For any Yukoners longing for a taste of the good ol’ days minus the unpleasantries of things like, say, the bubonic plague or raw sewage being freely tossed out of windows, a new event being held at the end of the month is for you.
A medieval fair is being hosted at Whitehorse’s Grey Mountain Biathlon Range in conjunction with the Company of the White Wolf’s annual knight-combat tournament, and period costumes are encouraged.
The idea has been kicking around for a few years now, organizer Telek Rogan told the News.
“Well, the Company of the White Wolf has been holding a medieval fighting tournament every year for the last five years … and I was one of the people who was interested when it first kind of got (started) but I’m not really much of a fighter,” Rogan said.
The draw for her, instead, was the medieval reenactment and live-action role-playing side of things, an interest that she said could be traced back to her being a “pretty big bookworm” as a kid and reading books on medieval history, castles, trebuchets, weaponry and clothing.
While she didn’t stick around as a White Wolf fighter, she did serve as the food and beverage vendor at last year’s tournament, and, seeing the high turnout, decided there was room to grow.
“I offered to be the one to do (the fair), and here we are,” Rogan said.
Having a medieval fair surrounding the tournament is great news, Yukon Medieval Combat Group president and White Wolf member Land Pearson told the News.
“So, in my head, basically since we started the tournament, I’ve had a dream of someone picking up and putting something like this on around us,” he said, adding that Rogan had approached him with the idea of actually organizing the fair last winter.
Fairs add “flavour” to medieval combat tournaments, Pearson said, and offer both attendees and fighters an immersive experience that allows them to further suspend their disbelief and feel like they’re really stepping back in time.
“I don’t think we’ll have it this year but, like, you could have somebody there kind of banging away on an anvil doing a bit of blacksmithing or people doing some of the textiles work, that kind of thing,” he said. “… There’s a bit of a living history moment as well for the audience.”
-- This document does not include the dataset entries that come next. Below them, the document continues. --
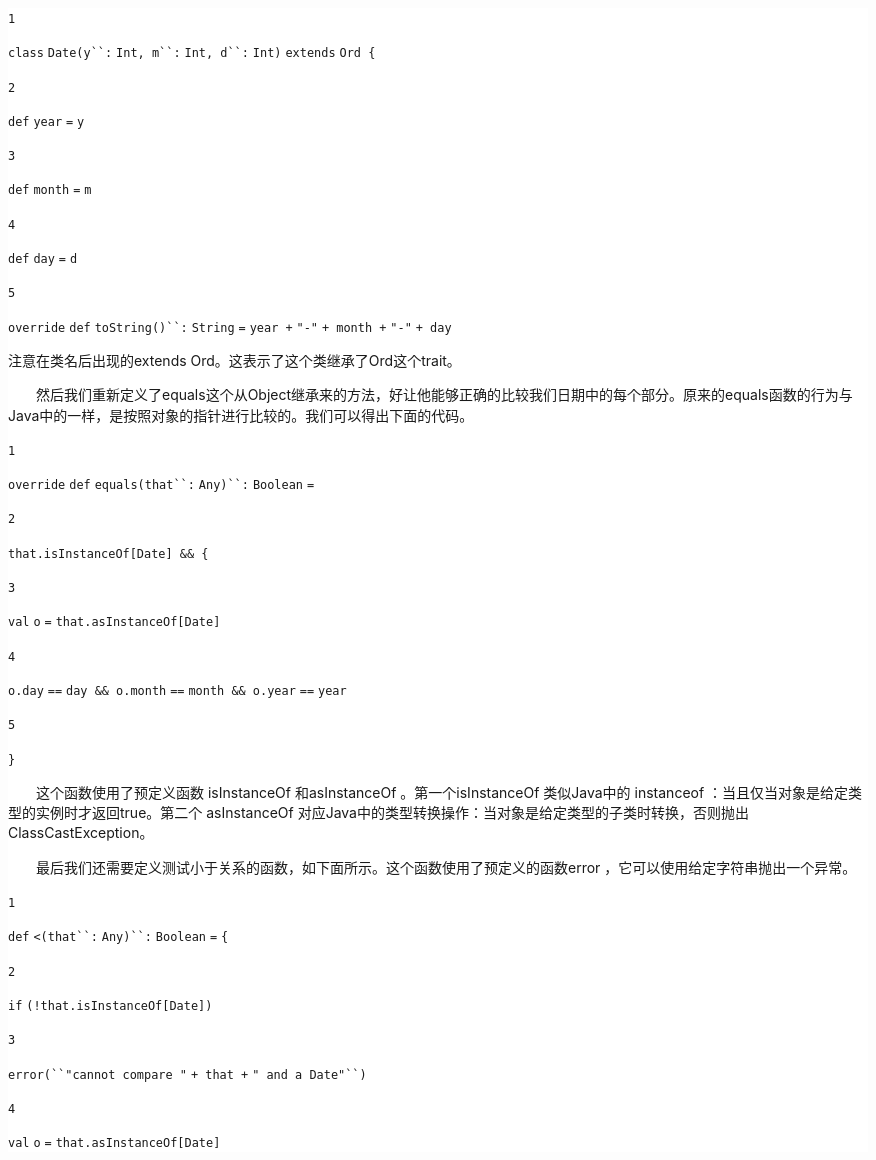 `1`

`class` `Date(y``:` `Int, m``:` `Int, d``:` `Int)` `extends` `Ord {`

`2`

`def` `year` `=` `y`

`3`

`def` `month` `=` `m`

`4`

`def` `day` `=` `d`

`5`

`override` `def` `toString()``:` `String` `=` `year +` `"-"` `+ month +` `"-"` `+ day`

注意在类名后出现的extends Ord。这表示了这个类继承了Ord这个trait。

　　然后我们重新定义了equals这个从Object继承来的方法，好让他能够正确的比较我们日期中的每个部分。原来的equals函数的行为与Java中的一样，是按照对象的指针进行比较的。我们可以得出下面的代码。

`1`

`override` `def` `equals(that``:` `Any)``:` `Boolean` `=`

`2`

`that.isInstanceOf[Date] && {`

`3`

`val` `o` `=` `that.asInstanceOf[Date]`

`4`

`o.day` `==` `day && o.month` `==` `month && o.year` `==` `year`

`5`

`}`

　　这个函数使用了预定义函数 isInstanceOf 和asInstanceOf 。第一个isInstanceOf 类似Java中的 instanceof ：当且仅当对象是给定类型的实例时才返回true。第二个 asInstanceOf 对应Java中的类型转换操作：当对象是给定类型的子类时转换，否则抛出ClassCastException。

　　最后我们还需要定义测试小于关系的函数，如下面所示。这个函数使用了预定义的函数error ，它可以使用给定字符串抛出一个异常。

`1`

`def` `<(that``:` `Any)``:` `Boolean` `=` `{`

`2`

`if` `(!that.isInstanceOf[Date])`

`3`

`error(``"cannot compare "` `+ that +` `" and a Date"``)`

`4`

`val` `o` `=` `that.asInstanceOf[Date]`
“It doesn’t hurt that right now, one of the largest TV shows has been, you know, a medieval fantasy, with Game of Thrones going on,” he added. “But I feel that a lot of people often like to look back on that time and think about chivalry and knights and lords and ladies. There’s sort of a romantic ideal to it that maybe we don’t have to today and maybe people kind of like that idea.”
While Rogan is still securing vendors and sponsors for the event (there will be no table fees for vendors, although there is an expectation that they will dress up in medieval-inspired attire), attendees can expect booths selling hand-crafted goods, a food truck and beer garden, children’s pony rides and a small collection of carnival games, including ring-toss and archery.
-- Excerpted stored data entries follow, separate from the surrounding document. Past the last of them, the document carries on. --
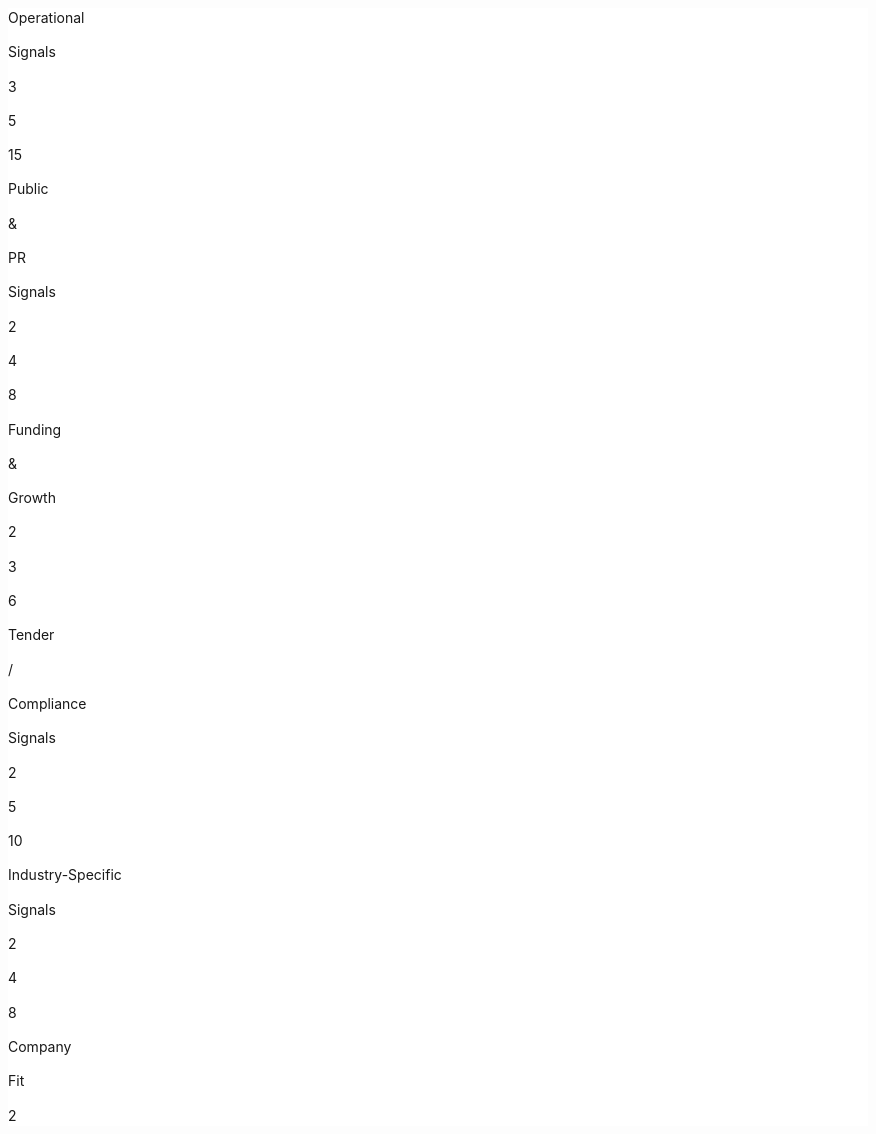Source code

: 
Operational
 
Signals
 
3
 
5
 
15
 
Public
 
&
 
PR
 
Signals
 
2
 
4
 
8
 
Funding
 
&
 
Growth
 
2
 
3
 
6
 
Tender
 
/
 
Compliance
 
Signals
 
2
 
5
 
10
 
Industry-Specific
 
Signals
 
2
 
4
 
8
 
Company
 
Fit
 
2
 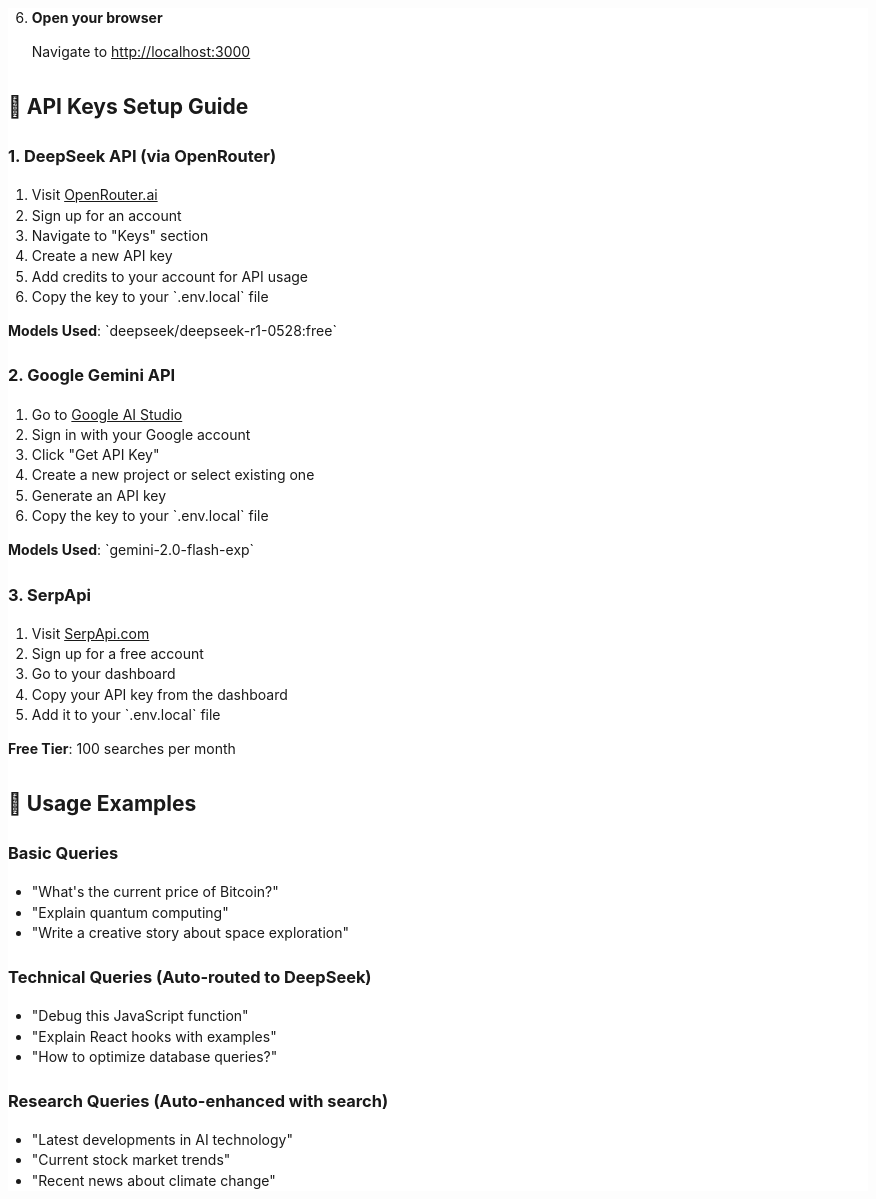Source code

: 6. **Open your browser**
   
   Navigate to [http://localhost:3000](http://localhost:3000)

## 🔑 API Keys Setup Guide

### 1. DeepSeek API (via OpenRouter)

1. Visit [OpenRouter.ai](https://openrouter.ai/)
2. Sign up for an account
3. Navigate to "Keys" section
4. Create a new API key
5. Add credits to your account for API usage
6. Copy the key to your \`.env.local\` file

**Models Used**: \`deepseek/deepseek-r1-0528:free\`

### 2. Google Gemini API

1. Go to [Google AI Studio](https://aistudio.google.com/)
2. Sign in with your Google account
3. Click "Get API Key" 
4. Create a new project or select existing one
5. Generate an API key
6. Copy the key to your \`.env.local\` file

**Models Used**: \`gemini-2.0-flash-exp\`

### 3. SerpApi

1. Visit [SerpApi.com](https://serpapi.com/)
2. Sign up for a free account
3. Go to your dashboard
4. Copy your API key from the dashboard
5. Add it to your \`.env.local\` file

**Free Tier**: 100 searches per month

## 🎯 Usage Examples

### Basic Queries
- "What's the current price of Bitcoin?"
- "Explain quantum computing"
- "Write a creative story about space exploration"

### Technical Queries (Auto-routed to DeepSeek)
- "Debug this JavaScript function"
- "Explain React hooks with examples"
- "How to optimize database queries?"

### Research Queries (Auto-enhanced with search)
- "Latest developments in AI technology"
- "Current stock market trends"
- "Recent news about climate change"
Entry to the fair and tournament will be free, but attendees will have to buy tickets to play the games and for pony rides. The proceeds from those sales will be going to the Yukon Imagination Library, a non-profit that sends free books once a month to Yukon children from, according to the organization’s website, “birth to age five.”
Although she’s excited, Rogan, who already has three outfits picked out for the weekend, said she’s also trying to keep her expectations low for two reasons — she’s never planned an event before, and she’s basically doing everything on her own.
“Everything is being made by hand — everything that’s going to be there, the carnival games, the decorations, banners,” she said.
“One of the things that we promised our sponsors is that they would have like a medieval-ized sponsor banner that will be hanging for the weekend. I’m going to have to hand-paint those myself, and because I have very few sponsors and a very tight budget, I’m basically doing everything by thrifting and resourcing. Like, everything’s coming from scrap lumber, paint I’m finding at the free store.”
She’s also never been to a medieval fair before.
“I know about them because it is definitely something I am interested in, but I don’t travel quite a lot out of the Yukon, and so this is going to be a first-time for me as well,” Rogan said.
She’s optimistic though, especially after her call-out for vendors and volunteers on Facebook drew dozens of excited replies.
“I’m hoping that at least curiosity is going to bring out some of the crowd, and you know, I was very, very happy to see like the amount of positive feedback I was getting,” she said.
“(People were) tagging each other and saying, ‘Oh yes, we’re definitely going to have to hit it up!’ It’s very exciting.”
The fair is scheduled to take place June 29 and 30, with exact times to be determined after the tournament schedule is set.